The Malvern Theatres provide an excellent venue for listening to Elgar, or perhaps doing something entertaining instead. The complex has a theatre (well established on the touring circuit), a cinema, and the main auditorium known as "The Forum", in which various events are held.
The Malvern Theatres used to be known as "The Winter Gardens", but was renamed following a major renovation and face-lift. The renaming caused quite a controversy at the time, mainly amongst those who remember the original being built in 1885.
Look out for the interesting clepsydra in the upper bar area. It's a water clock, by the way.
These cars have (until recently) been stuck in a time warp. They are classic sports cars, hand-built with a wooden chassis. There used to be a long waiting list to buy a Morgan (7 or 8 years), mainly due to the antiquated production methods (they couldn’t grow the trees fast enough, or something). Things have improved in recent years. They have a website.
QinetiQ (formerly The Defence Research and Evaluation Agency, DERA, and before that DRA, RSRE, RRE and TRE) has one of its main sites in Malvern, originally employing over 2,500 people. It conducts research in a wide number of areas, and in the past has pioneered the development of well known inventions such as thermal imaging and the LCD. It was also involved in pioneering research into the silicon chip. It was the first UK site to be connected to the network that eventually evolved into the Internet. QinetiQ has a website too.
QinetiQ was controversially privatised well over a decade ago, having previously been part of the UK Ministry of Defence, and floated on the London Stock Market. Alas, the amount of research-based income continues to decline, and the company was focused for too long on buying US defense (sic) companies, taking on lots of debt in the process. The number of employees in Malvern is now nearer 500 than 1000, and some other UK sites have been closed completely or sold off.
Many ex-QinetiQ employees are still employed in Malvern, which now has a number of thriving small high-tech businesses, in what is now being called the Malvern "cyber valley".
There are several private schools in Malvern. These are confusing also known as "public schools" in the UK. The two most notable of these are locally referred to as "The Boys College" and "The Girls College". Both of these fine educational establishments have magnificent buildings. The Girls College is located in the old Imperial Hotel; an enormous hotel during the Victorian era, when Malvern was a popular spa resort. Some years ago it merged with "St. James & The Abbey" school, and its real name is now "Malvern St. James". The Boys College, Malvern College to give it its proper name, is now confusingly co-educational (it allows girls in).

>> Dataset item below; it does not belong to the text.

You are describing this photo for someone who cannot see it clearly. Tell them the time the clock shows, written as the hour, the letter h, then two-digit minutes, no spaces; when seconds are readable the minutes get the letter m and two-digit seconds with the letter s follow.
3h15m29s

Both of these schools charge approximately £30,000 per annum for full boarding, last time I checked, with plenty of opportunities for extra-curricular expenditure. However, you're pretty much guaranteed an affluent life after being educated at a place like this, so it's well worth the money.
Malvern is arguably the "Charity Shop Capital of the West", boasting a wide range of outlets selling second-hand stuff. They nicely complement the collection of formulaic national retailers located in the ever-expanding and inconveniently located retail park. We are now a town with two Costas.

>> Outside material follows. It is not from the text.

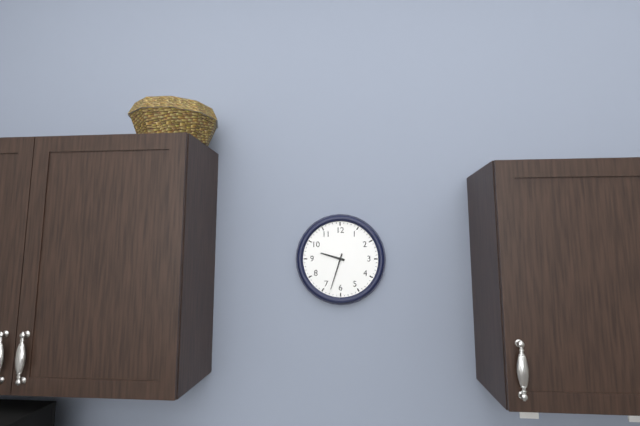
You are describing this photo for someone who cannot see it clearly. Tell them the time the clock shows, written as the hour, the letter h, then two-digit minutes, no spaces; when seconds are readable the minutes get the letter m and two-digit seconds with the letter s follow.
9h33
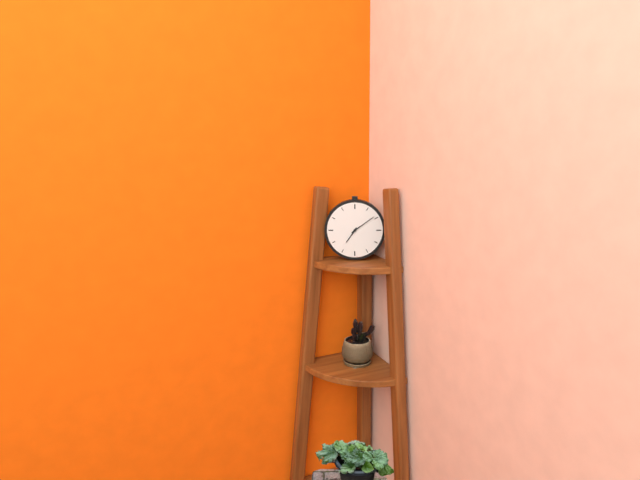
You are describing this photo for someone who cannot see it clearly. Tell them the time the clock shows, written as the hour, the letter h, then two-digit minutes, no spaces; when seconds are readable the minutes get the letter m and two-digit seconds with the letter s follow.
7h09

Fortunately, there are some excellent specialist shops too, including a great Indian restaurant (The Anupam), and literally one of the best pubs in the country (The Nag's Head). My local is The Great Malvern Hotel, which serves good beer, great food and has live music several nights a week. The Belle Vue Terrace area, at the top of Church Street, includes some nice shops such as Iapetus and a couple of chain pseudo-Italian restaurants (or you could go to Peppe's or The Fig Tree, which are much nicer). Malvern has a Weatherspoons for those who like their beer cheap and plentiful. Sadly, there are few of the original town-centre style of shop remaining.